U.S. hog producers intend to have 3.12 million sows farrow during the September-November 2020 quarter, down 5% from the actual farrowings during the same period one year earlier, and down 3% from the same period two years earlier, according to USDA.


“The industry is starting to retract a little bit, not growing for the first time in several years,” Hurley says. “I do not expect to see much, if any, increase in the national sow herd, and likely a decrease, which may be necessary to support profitable margins.

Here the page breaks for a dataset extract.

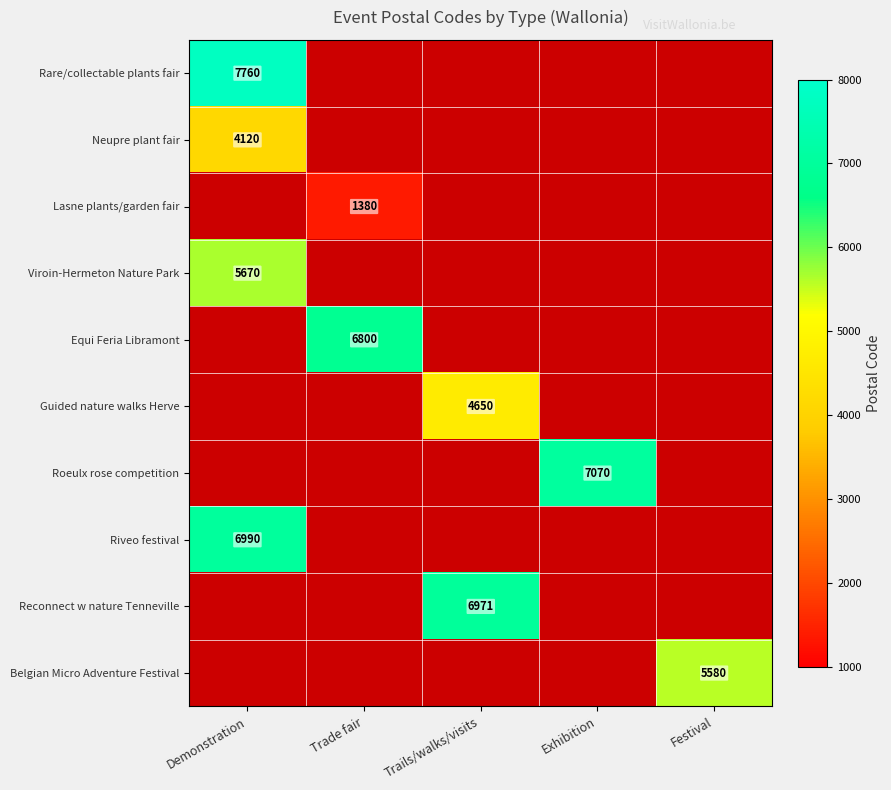

True or false: Belgian Micro Adventure Festival has a value of 5580 at Festival.

True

“Our producers, and producers nationally, have continued to increase productivity per sow and that trend is likely to continue. There is a need for better alignment of prices that producers receive with the wholesale value of the pork produced within packer contracts, and this year is key evidence of that. Packers are also increasing their own production systems, which is a challenge for independent producers.”


New processing plant

Michigan has had modest growth in the industry, mainly due to the 2017 opening of the Clemens Food Group’s processing plant.


“I roughly estimate that two-thirds of the pigs grown in Michigan are processed at that plant,” Kelpinski says. “Prior to the opening, many small pigs were shipped out of state to be finished closer to the processors. Since the plant opened, we have seen new finishing barns built in Michigan.”


Clemens remained open when other processing plants shuttered because of ill workers. “Being the main processor for the state, we would have been in a lot of trouble if they had closed like many of the plants to our south and west, creating back-up and flooding smaller processors,” she adds.


“I was really impressed with how resourceful the producers were with finding extra space and slowing hogs down until the processors opened back up. We were very fortunate in Michigan that we didn’t have any large number of hogs euthanized. I worked along with MSUE and MDARD preparing for mass depopulation if producers ran out of other options.”


Aside from COVID, one of the biggest concerns right now is a foreign animal disease, according to Kelpinski, who says, “With China and now Germany seeing a spread of African swine fever, U.S. producers are worried the virus could get into our pig populations. We have invested a lot in research and biosecurity to protect our industry.”


For right now, Hurley says producers are feeling some relief after a particularly trying spring and summer. “They’re hoping there is more opportunity on the horizon. At least, there is not the same level of concern as the last few months. There’s hope the worst is behind them.”